### WHAT YOU WILL DO
[1] In the post about the Chevy Volt, how large is the rebate that US taxpayers cover for each purchase?
[2] Carry on the post about the Chevy Volt and the power grid from its last sentence onward.
*** PASSAGE PROVIDED Section Begins ***
I wrote a previous post showing how purchasing a Chevy Volt to offset gasoline prices doesn’t make financial sense based on the current Volt purchase price and gas prices less than $7.00 per gallon. I also stated that I am opposed to purchasing a Chevy Volt on principle because the US tax payers are on the hook to the tune of a $7,500 rebate for every purchase and I still stand by that assertion.
“One other issue I see is that America does not have the electrical capacity infrastructure to support tens of thousands (let alone millions) of EVs currently. Our Transmission and distribution systems are in deplorable shape and would need a significant upgrade to allow for future capacity. That’s a fact.”
The reader posed an interesting question. What would be the impact to the US power generation industry if every American drove a Chevy Volt (or similar electric vehicle-EV) for their primary vehicle (commuting to work, driving to vacations, running errands, etc.)?
Before we can answer this question we first need to understand the difference between kilowatts (KW) and kilowatt-hours (KWh) and there is a great website you can use here but if you don’t have 20 minutes to read this article, let me give you the condensed version. Power is expressed in KW and this is the capacity to produce power that can be converted into energy which is expressed in KWh. The amount of energy used is based on the power (KW) times the time (Hour), hence KWh. Power plants are usually rated in the amount of power they can produce but we are charged for the amount of energy we use so that is why your commercial and residential energy bills are expressed in KWh.
*** PASSAGE PROVIDED Section Ends ***
*** ENTRIES PROVIDED Section Begins ***
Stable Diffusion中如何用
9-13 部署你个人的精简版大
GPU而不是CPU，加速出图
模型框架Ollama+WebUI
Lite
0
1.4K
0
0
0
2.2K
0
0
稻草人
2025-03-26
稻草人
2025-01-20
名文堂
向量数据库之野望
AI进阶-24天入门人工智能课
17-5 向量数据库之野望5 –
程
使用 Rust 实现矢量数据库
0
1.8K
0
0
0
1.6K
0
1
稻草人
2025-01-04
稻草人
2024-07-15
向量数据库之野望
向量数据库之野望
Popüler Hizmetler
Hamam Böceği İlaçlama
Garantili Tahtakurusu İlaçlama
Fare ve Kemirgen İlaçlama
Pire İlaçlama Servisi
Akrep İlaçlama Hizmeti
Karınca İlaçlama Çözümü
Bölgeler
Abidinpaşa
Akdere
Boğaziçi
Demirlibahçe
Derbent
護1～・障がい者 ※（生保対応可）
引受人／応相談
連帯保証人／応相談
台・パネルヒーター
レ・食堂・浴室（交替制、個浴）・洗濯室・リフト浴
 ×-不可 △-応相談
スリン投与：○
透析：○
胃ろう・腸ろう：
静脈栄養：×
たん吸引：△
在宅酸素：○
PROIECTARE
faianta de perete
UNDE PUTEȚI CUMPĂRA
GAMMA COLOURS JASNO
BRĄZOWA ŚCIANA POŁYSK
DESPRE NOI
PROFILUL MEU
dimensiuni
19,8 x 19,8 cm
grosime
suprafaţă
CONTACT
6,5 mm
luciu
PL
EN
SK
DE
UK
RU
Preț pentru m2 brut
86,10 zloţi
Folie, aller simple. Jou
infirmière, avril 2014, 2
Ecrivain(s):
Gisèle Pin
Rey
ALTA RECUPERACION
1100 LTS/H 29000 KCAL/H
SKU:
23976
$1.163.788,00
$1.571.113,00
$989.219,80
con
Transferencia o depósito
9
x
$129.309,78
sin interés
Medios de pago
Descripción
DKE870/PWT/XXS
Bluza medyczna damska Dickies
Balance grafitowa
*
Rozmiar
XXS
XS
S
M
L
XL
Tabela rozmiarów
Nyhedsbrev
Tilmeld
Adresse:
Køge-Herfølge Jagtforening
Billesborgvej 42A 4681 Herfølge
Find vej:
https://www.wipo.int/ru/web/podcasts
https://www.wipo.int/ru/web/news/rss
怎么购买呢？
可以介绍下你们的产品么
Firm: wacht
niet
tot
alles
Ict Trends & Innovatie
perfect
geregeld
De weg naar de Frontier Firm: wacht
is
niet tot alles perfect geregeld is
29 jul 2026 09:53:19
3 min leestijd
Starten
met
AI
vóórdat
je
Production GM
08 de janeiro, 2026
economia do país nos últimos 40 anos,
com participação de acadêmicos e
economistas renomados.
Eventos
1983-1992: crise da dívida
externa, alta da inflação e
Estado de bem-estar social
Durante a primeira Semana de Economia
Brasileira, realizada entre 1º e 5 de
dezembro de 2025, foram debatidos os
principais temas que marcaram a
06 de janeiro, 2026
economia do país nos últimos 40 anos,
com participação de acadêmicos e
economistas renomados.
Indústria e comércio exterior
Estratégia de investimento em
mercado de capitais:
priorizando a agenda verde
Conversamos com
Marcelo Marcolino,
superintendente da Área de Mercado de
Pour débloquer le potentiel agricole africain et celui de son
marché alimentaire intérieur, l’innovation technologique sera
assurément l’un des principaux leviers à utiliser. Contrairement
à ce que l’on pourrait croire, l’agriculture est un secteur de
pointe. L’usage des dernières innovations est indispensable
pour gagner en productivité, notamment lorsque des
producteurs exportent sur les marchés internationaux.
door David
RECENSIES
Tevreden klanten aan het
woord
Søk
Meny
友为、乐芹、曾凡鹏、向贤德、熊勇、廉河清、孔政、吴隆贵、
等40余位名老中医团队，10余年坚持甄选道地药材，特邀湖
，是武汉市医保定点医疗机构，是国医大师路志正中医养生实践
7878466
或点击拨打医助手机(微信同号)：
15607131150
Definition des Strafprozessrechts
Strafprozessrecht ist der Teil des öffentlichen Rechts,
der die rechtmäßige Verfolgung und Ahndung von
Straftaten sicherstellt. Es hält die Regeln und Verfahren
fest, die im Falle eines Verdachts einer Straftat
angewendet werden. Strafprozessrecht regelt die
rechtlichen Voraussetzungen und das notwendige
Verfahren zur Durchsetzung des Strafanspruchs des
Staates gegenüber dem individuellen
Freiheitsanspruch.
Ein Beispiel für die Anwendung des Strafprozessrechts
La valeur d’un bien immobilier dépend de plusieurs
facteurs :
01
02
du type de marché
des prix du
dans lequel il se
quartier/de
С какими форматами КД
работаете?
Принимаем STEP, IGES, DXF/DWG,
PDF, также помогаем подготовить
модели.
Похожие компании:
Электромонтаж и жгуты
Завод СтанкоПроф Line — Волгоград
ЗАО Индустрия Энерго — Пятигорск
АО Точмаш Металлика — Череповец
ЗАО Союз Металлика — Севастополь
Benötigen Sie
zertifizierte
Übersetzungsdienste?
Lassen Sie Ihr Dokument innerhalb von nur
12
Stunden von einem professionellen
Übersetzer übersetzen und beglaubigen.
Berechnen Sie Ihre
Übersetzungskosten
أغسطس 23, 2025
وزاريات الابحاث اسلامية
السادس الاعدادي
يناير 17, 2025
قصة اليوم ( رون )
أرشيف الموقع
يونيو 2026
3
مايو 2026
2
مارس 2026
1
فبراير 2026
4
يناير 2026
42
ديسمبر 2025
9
*** ENTRIES PROVIDED Section Ends ***
### ANSWERS PER TASK
[1] $7,500 for every purchase.

[2]
In the previous post I showed where the Chevy Volt requires 12.9 KWh to recharge its battery so we’ll use that figure in our calculations. From this website, we see that in 2010 the US had a total installed electrical generation capacity of 1,120 GW (1 Giga watt is equal to 1,000 Mega Watts or 1,000,000 Kilowatts). From this website, we see that in 2010 the US consumed 4,125,060,899 MWh (or 4,125,061 GWh).
From this website, we learn that there were over 250 million registered vehicles in the US in 2010 but just using small and large cars for our analysis (“light duty vehicle, short wheel base” and “light duty vehicle, long wheel base” as defined in the table) we see that there are 230,444,440 cars that meet that criteria. Let’s assume that 75% of these cars are actually used as primary vehicles (the rest are either idle or rarely driven) so that gives us a total of 172,833,330 cars that will theoretically be replaced with Chevy Volts or a similar EV.
Now I can perform the calculations and they are shown below:
We see that if every American drove a Chevy Volt for their primary transportation vehicle we’d use an extra 8.3% of the total installed electrical power generation capacity and we’d increase our yearly electrical energy consumption by 19.7% (round it up to 20%).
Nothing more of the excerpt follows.